Modellprojekt "Energiehaus" für Aken (Elbe) anstatt Abriss der leerstehenden Elbeschule

Foto 1: Akener Neubaugebiet von oben gesehen
Machbarkeitsstudie in Arbeit
Ein Doktorand der Universität Rostock und Vorstandmitglied der Akademie für Energie und Umwelt e.V. mit Sitz in Dessau-Roßlau sowie Köthen beschäftigt sich in einer Machbarkeitsstudie mit der Umwidmung der 2015 stillgelegten Elbeschule in eine Betriebsstätte für die Zwischenspeicherung von Solar- und Windstrom sowie die Generierung anderer erneuerbarer Energien als Modellprojekt. Die Elbeschule verfügt dafür über günstige Voraussetzungen, von denen z.B. die vor dem Gebäude stehende Umspannstation und die direkte Nachbarschaft der Stadtwerke zu nennen ist.

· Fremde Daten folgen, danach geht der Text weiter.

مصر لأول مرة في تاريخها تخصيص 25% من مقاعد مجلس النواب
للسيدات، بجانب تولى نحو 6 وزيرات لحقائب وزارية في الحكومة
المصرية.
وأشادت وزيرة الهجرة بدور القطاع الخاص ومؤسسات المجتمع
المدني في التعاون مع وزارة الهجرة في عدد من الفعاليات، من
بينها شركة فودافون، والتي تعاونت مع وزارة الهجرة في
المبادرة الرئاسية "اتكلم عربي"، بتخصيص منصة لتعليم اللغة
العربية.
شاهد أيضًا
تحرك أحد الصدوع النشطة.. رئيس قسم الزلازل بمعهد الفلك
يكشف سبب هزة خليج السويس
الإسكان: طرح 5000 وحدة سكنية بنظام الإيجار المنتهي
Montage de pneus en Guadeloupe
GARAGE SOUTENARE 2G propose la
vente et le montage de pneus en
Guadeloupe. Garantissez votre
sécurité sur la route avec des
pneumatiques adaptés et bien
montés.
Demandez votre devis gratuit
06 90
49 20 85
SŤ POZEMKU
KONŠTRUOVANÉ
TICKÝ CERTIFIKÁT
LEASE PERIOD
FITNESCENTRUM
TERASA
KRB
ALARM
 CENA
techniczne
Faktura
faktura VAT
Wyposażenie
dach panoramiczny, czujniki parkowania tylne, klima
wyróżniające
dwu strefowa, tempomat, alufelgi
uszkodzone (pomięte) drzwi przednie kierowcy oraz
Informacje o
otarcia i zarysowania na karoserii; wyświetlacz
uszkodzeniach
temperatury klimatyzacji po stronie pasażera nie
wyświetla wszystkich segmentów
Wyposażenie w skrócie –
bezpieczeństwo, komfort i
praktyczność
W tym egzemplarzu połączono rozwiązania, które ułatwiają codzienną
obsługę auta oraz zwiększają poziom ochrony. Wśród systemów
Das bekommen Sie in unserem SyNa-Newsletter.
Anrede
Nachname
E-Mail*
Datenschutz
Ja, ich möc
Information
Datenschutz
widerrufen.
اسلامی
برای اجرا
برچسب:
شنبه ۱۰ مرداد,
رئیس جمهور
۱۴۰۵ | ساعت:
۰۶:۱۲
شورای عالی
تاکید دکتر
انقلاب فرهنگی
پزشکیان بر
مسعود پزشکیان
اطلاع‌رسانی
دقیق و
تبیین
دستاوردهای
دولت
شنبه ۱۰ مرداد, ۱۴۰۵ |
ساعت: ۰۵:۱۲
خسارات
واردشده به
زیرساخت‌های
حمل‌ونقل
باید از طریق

Autor und Betreuer der Studie arbeiten ehrenamtlich, so dass die Ergebnisse kostenlos der Stadt Aken zur Verfügung gestellt werden.

Fotos des Untersuchungsbereiches
Das Foto 1 zeigt das Neubaugebiet von oben und damit auch den räumlichen Bereich eines Fernwärmenetzes vom „Heizhaus“ der Stadtwerke bis zum Seniorenheim.
Das Foto 2 zeigt die Frontfassade der leerstehenden Elbeschule.

Schulgebäude und seinen Hof sollte die Stadt verpachten
Es ist beachtlicher Platz vorhanden, um Solaranlagen, Gleichstromspeicher, Wärmepumpen, Wasserelektolyseure und Zubehöreinrichtungen zu etablieren, soweit es die Dach- und Deckenbelastungen zulassen.
Nahe dem Schulgebäude befindet sich das „Heizhaus“ der Stadtwerke Aken, welches überwiegend das Neubaugebiet bis hin zum Seniorenheim mit Fernwärme versorgt, so dass es nahe liegt, die Stadtwerke als einen in Betracht kommenden Investor zu vermuten.
Die Warmwasseraufbereitung könnte alternativ oder gekoppelt auf die Abwärme im Abwassernetz, Solarthermie und Direkterwärmung mit Sonnenstrom zurückgreifen.
Die angedachten Solarparks der weiteren Umgebung könnten ihren Überschussstrom im Schulgebäude zwischenspeichern.
Mögliche Großinvestoren sollten sich mit dem Projekt beschäftigen.